Saved entries:
· · · ·

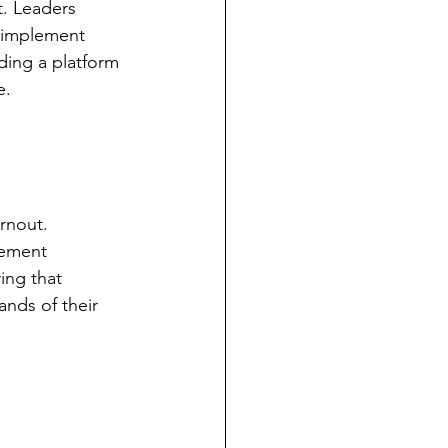
t. Leaders 
d implement 
ding a platform 
e.
rnout. 
gement 
ing that 
nds of their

· · · ·

**Exercise requirements:** Your answer must be an exact copy of the records, minus any pictures.

**Output for this exercise:**
t. Leaders 
d implement 
ding a platform 
e.
rnout. 
gement 
ing that 
nds of their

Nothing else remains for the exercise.